Nous n’avions de cesse, depuis des décennies, de traquer les bactéries pathogènes à l’origine de maladies épidémiques. Aujourd’hui, nous savons qu’en les détruisant nous éliminons en même temps les « bonnes » bactéries. Nous déséquilibrons ainsi dangereusement nos différents microbiotes, intestinal, vaginal, cutané, pulmonaire, oculaire etc. et nous nuisons à notre santé. Il ne s’agit évidemment pas de remettre en cause les gestes essentiels d’hygiène mais l’hyperhygiénisme sanitaire. Les preuves en effet s’accumulent tous azimuts.
Trop d’hygiène et d’antibiotiques
Au départ, de simples observations ont suggéré l’existence de liens entre l’augmentation des allergies ou des maladies auto-immunes (MICI, diabète…) et le mode de vie des pays développés. Ces maladies sont en effet beaucoup moins répandues dans les pays pauvres et, de plus, ont tendance à apparaître dans les familles de migrants installées dans des pays plus riches. Puis les études se sont multipliées et ont confirmé ce paradoxe. Ainsi, les enfants vivant dans une ferme, à proximité d’animaux et par conséquent en contact constant avec des microbes, développent au cours de leur vie moins d’allergies que les enfants des villes qui grandissent dans un environnement aseptisé. Même constat chez les enfants nés dans une grande fratrie, plus exposés aux virus et bactéries échangés avec leurs frères et sœurs que les enfants uniques et chez les enfants fréquentant les crèches par rapport à ceux qui restent à la maison. Autre exemple plus récent : les enfants dont les urines contiennent un taux élevé de triclosan, un composé antibactérien utilisé dans de nombreux produits d’hygiène, souffrent plus que les autres d’allergies et de rhume des foins. Une utilisation excessive de savons, déodorants et autres produits décapants, antiseptiques et antifongiques n’aurait donc pas seulement des effets néfastes sur le développement du microbiote cutané (dermatite atopique notamment) et vaginal (infections urogénitales). Les mécanismes qui lient propreté excessive et pathologies du système immunitaire ne sont pas encore élucidés mais l’exposition à des composants issus de virus ou de bactéries a un effet régulateur sur le système immunitaire et protège donc contre l’allergie en particulier.
Compétition entre deux types de réponses immunitaires
Autre exemple parlant : des souris élevées en milieu stérile développent spontanément un diabète de type 1 mais quand un parasite ou un microbe y est introduit, en l’espace d’une génération le pourcentage de diabète chute de 90 à 50-60 % et cette baisse se poursuit. En décontaminant ces souris, le pourcentage de diabète remonte à 90 % en une génération seulement. Explication : il y a compétition entre les réponses immunitaires contre les antigènes forts que sont ceux des agents infectieux et les antigènes plus faibles que sont les antigènes et les molécules à l’origine des allergies et des maladies auto-immunes. Quand la réponse contre les infections diminue parce qu’il y a moins d’infections, cela fait remonter la réponse contre les allergènes et les auto-antigènes, c’est-à-dire les maladies allergiques et auto-immunes.

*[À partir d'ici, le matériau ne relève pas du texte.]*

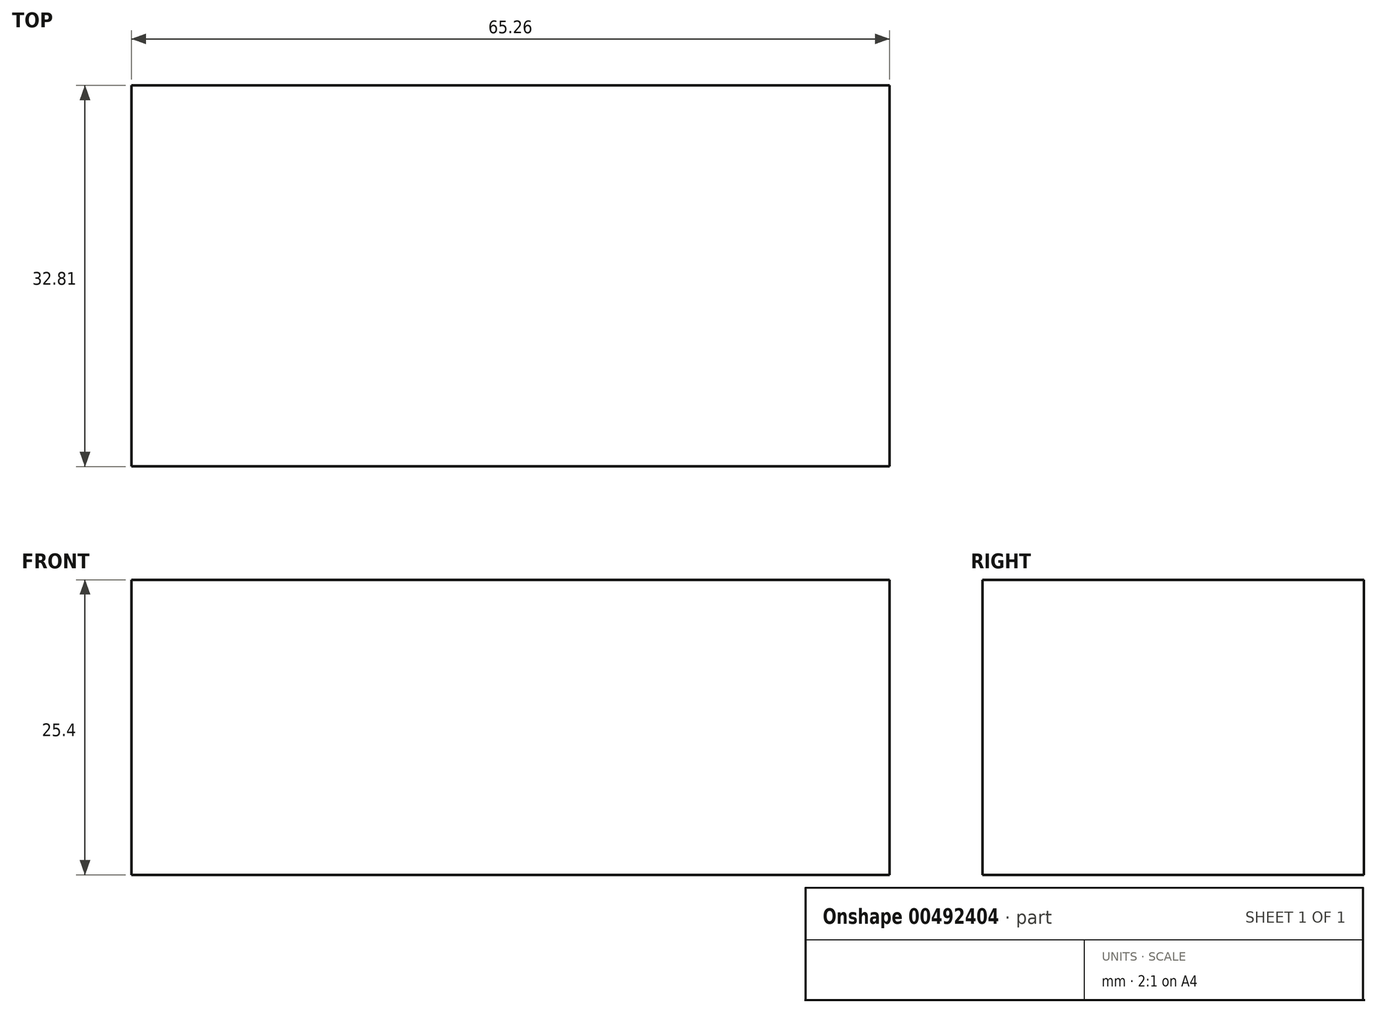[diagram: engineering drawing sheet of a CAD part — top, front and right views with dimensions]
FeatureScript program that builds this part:
annotation { "Feature Type Name" : "Feature", "Feature Type Description" : "" }
export const myFeature = defineFeature(function(context is Context, id is Id, definition is map)
    precondition{}
    {
        {
            var Q0;
            Q0=qCreatedBy(makeId("Top.planeOp"),FACE);
            var sketch = newSketch(context, id + "F0", { "sketchPlane" : qUnion([Q0])});
            skLineSegment(sketch, "E0.bottom", {"start": v(-32.64, -15.4) * mm, "end": v(32.62, -15.4) * mm});
            skLineSegment(sketch, "E0.top", {"start": v(-32.64, -48.2) * mm, "end": v(32.62, -48.2) * mm});
            skLineSegment(sketch, "E0.left", {"start": v(-32.64, -15.4) * mm, "end": v(-32.64, -48.2) * mm});
            skLineSegment(sketch, "E0.right", {"start": v(32.62, -15.4) * mm, "end": v(32.62, -48.2) * mm});
            skSolve(sketch);
        }
        {
            var Q0;
            Q0 = qSketchRegion(id + "F0", true);
            extrude(context, id + "F1", {"entities" : qUnion([Q0]), "depth" : 25.4 * mm});
        }
    });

Grand responsable de déséquilibre du microbiote intestinal (dysbiose), et par voie de conséquence de syndrome de l’intestin irritable, d’allergies, obésité, diabète, maladie de Crohn et rectocolite hémorragique, maladies neuropsychiatriques peut-être (autisme, dépression…) : l’antibiothérapie. Chez l’adulte et a fortiori chez le nouveau-né dont le microbiote n’est stabilisé que vers l’âge de 2-3 ans. Les diarrhées sont certes ponctuelles et le déséquilibre de la flore induit se reconstitue vite mais les personnes qui prennent souvent des antibiotiques finissent par modifier durablement leur flore. L’an dernier, des chercheurs français ont même démontré que la prise d’antibiotiques affectait l’efficacité d’un traitement par immunothérapie chez des patients atteints de cancer. Or, 20 % des cancéreux sont sous antibiothérapie. D’autres médicaments courants altèrent le microbiote intestinal : laxatifs et inhibiteurs de la pompe à proton.